■ **Exercise set**
A: Retype the Last Post Fund text word for word, starting at "Once eligibility is" and ending at "of the Veteran.".
B: According to the Last Post Fund text, how long must a Veteran have been deceased to qualify for the Unmarked Grave Program?

■ **Extract**
Once eligibility is determined for assistance under the Funeral & Burial Program, the Last Post Fund will provide money for funeral expenses and professional services (up to $7,376 at the Funeral Home). In addition, the cost of cremation, burial expenses such as a plot and interment may be covered. Last Post Fund may also assist by arranging a military gravestone or marker as part of the benefit package for accepted cases. Applications should be made within one year of the date of death of the Veteran.

==Unmarked Grave Program==
The Last Post Fund delivers an Unmarked Grave Program (UGP) which places military-style gravestones for Veterans who have been deceased for five years or more and have no other permanent gravestone. There is no financial qualification for the Unmarked Grave Program.

==Budget and Allocation==
The Last Post Fund is financed through Veterans Affairs Canada and through private donations. For 2012/2013 the Last Post Fund had a budget of $9.5 million, of which it spent $8.6 million. The 2013 Canadian federal budget increased the amount of money one would receive for expenses at a funeral home (from $3600 to $7376), however the exemption offered in the case of married Veterans (in the means test) was not changed, remaining at $36,310 in net assets (as well as the exemption of a home and vehicle). With the number of World War II and Korean War veterans steadily decreasing, the fund will be spending less money annually.

■ **The data**

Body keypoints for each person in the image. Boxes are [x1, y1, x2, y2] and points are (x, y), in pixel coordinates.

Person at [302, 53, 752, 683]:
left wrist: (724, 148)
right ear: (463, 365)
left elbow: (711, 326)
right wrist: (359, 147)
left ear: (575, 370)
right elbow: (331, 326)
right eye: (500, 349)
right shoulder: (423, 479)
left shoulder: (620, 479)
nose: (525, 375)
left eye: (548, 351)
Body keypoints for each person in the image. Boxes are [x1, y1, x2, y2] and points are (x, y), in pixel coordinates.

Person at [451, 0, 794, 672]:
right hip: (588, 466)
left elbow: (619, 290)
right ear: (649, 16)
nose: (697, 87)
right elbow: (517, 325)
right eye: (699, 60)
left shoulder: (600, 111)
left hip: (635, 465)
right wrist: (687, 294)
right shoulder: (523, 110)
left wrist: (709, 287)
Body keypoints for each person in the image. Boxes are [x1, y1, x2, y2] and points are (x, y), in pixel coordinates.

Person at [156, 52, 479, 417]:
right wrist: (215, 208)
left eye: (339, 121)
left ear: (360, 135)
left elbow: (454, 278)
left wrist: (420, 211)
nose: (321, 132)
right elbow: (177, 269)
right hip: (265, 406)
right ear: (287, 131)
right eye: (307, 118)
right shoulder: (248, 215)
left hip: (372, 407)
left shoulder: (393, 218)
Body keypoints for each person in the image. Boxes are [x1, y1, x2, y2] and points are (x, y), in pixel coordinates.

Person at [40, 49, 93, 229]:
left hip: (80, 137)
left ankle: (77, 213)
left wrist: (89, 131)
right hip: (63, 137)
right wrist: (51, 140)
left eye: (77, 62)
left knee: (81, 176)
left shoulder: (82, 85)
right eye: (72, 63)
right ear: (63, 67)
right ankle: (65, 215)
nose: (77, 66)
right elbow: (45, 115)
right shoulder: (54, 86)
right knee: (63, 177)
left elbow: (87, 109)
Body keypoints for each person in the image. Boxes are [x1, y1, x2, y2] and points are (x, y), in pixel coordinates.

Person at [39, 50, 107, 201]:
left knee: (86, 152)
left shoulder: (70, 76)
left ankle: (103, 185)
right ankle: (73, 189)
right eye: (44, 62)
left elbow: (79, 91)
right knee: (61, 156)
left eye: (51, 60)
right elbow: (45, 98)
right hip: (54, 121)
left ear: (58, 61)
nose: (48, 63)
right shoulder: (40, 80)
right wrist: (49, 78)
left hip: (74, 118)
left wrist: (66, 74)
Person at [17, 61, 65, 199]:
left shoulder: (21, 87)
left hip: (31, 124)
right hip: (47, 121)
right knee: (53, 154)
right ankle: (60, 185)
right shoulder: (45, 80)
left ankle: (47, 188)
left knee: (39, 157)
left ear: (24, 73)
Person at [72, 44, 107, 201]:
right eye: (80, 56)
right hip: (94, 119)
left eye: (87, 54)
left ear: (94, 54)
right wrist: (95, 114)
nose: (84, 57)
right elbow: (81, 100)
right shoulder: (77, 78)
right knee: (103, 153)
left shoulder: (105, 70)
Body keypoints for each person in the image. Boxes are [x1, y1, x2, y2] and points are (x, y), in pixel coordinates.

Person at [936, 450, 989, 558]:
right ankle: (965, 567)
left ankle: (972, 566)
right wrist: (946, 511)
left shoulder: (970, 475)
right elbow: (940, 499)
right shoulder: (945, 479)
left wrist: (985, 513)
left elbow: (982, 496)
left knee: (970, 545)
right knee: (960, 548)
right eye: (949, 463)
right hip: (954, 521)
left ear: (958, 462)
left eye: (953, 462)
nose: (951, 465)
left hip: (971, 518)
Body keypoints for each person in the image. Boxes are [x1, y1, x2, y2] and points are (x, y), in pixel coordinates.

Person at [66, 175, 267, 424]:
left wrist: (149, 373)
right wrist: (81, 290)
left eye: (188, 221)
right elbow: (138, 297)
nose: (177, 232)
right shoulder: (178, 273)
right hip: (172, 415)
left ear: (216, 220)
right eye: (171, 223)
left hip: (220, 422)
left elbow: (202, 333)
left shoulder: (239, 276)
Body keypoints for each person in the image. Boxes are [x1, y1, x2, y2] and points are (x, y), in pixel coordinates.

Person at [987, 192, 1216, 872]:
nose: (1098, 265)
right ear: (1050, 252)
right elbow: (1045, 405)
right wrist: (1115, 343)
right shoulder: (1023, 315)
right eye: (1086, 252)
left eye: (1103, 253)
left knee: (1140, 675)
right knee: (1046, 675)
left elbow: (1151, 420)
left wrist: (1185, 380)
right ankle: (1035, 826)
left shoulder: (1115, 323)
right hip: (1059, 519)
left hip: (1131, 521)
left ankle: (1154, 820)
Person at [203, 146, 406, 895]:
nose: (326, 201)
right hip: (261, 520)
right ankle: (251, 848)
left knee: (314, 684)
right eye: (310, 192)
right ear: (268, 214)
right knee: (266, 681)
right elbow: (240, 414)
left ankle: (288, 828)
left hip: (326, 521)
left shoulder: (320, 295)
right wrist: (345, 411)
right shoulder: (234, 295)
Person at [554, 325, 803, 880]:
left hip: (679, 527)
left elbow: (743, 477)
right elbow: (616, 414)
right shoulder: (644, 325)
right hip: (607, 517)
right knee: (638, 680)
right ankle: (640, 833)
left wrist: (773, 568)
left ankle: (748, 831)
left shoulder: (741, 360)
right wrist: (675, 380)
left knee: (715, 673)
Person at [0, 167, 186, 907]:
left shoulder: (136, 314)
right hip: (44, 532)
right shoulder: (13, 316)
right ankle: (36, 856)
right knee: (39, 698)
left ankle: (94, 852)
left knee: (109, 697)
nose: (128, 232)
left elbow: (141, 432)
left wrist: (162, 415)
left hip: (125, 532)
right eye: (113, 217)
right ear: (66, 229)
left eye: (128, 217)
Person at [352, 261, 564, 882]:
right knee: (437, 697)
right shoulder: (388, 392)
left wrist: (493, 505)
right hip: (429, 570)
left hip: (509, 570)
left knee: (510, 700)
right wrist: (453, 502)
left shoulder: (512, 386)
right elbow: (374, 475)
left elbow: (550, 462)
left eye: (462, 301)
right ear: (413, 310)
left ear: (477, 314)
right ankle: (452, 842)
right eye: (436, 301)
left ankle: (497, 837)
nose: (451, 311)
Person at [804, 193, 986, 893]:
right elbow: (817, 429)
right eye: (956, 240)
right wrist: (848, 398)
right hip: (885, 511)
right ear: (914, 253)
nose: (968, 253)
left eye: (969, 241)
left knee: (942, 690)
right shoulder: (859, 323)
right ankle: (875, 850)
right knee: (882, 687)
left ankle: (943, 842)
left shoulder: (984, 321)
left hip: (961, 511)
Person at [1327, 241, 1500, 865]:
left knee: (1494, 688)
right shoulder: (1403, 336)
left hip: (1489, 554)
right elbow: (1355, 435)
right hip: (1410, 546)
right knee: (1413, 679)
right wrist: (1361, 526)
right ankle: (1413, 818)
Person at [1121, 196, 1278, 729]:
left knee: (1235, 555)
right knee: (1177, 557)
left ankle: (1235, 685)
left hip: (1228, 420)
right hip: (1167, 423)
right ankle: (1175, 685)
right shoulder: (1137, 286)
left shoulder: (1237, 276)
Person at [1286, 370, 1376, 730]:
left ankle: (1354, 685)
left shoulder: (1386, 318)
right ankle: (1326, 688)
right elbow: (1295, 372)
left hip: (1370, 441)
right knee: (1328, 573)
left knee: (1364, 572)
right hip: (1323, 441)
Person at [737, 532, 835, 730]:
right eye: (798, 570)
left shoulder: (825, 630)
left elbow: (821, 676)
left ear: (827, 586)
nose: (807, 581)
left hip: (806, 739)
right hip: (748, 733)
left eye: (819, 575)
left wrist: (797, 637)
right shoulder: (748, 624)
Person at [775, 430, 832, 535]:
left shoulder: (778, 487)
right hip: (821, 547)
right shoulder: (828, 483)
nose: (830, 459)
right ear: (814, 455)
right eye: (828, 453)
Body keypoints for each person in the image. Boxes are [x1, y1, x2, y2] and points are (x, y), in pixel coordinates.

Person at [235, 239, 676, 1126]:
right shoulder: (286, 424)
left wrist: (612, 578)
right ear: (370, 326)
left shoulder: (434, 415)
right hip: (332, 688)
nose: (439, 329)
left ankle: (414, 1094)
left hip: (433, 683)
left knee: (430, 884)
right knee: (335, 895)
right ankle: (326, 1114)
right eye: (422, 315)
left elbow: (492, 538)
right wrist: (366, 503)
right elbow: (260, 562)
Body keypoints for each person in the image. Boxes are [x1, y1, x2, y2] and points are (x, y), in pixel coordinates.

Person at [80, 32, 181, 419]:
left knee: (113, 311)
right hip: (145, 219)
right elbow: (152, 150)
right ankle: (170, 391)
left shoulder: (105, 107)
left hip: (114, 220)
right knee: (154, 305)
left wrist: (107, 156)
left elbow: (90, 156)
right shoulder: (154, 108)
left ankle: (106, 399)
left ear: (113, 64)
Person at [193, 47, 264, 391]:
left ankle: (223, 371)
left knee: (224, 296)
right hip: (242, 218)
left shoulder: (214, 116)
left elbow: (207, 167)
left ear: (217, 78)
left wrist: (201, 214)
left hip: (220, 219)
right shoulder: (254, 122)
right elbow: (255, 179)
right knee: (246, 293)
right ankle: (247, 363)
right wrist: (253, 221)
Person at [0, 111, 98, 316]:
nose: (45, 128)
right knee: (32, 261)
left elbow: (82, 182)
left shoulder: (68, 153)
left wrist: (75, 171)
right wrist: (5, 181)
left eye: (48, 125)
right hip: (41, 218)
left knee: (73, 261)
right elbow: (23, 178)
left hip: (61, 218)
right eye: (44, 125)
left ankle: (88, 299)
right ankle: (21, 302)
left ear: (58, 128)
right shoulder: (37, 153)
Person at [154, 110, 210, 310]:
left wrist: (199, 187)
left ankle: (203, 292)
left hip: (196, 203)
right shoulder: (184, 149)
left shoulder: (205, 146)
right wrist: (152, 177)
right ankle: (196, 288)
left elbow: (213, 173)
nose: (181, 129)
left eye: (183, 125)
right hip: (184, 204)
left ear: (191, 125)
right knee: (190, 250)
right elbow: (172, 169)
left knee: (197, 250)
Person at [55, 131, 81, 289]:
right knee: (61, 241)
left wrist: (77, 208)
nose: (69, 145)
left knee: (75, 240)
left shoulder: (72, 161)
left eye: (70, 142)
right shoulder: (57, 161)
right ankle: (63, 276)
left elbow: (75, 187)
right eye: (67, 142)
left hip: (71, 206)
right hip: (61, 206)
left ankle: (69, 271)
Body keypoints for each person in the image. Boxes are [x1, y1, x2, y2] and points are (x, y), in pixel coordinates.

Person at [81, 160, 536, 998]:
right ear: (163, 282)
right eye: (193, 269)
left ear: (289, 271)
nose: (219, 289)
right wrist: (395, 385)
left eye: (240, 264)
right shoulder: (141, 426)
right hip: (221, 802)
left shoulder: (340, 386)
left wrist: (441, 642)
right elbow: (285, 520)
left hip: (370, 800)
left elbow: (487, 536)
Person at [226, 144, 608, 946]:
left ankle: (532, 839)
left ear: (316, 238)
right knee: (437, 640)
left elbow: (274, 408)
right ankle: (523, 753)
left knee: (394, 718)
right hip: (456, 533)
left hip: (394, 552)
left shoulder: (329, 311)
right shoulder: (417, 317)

■ **Answers by item number**
A:
Once eligibility is determined for assistance under the Funeral & Burial Program, the Last Post Fund will provide money for funeral expenses and professional services (up to $7,376 at the Funeral Home). In addition, the cost of cremation, burial expenses such as a plot and interment may be covered. Last Post Fund may also assist by arranging a military gravestone or marker as part of the benefit package for accepted cases. Applications should be made within one year of the date of death of the Veteran.

B: Five years or more.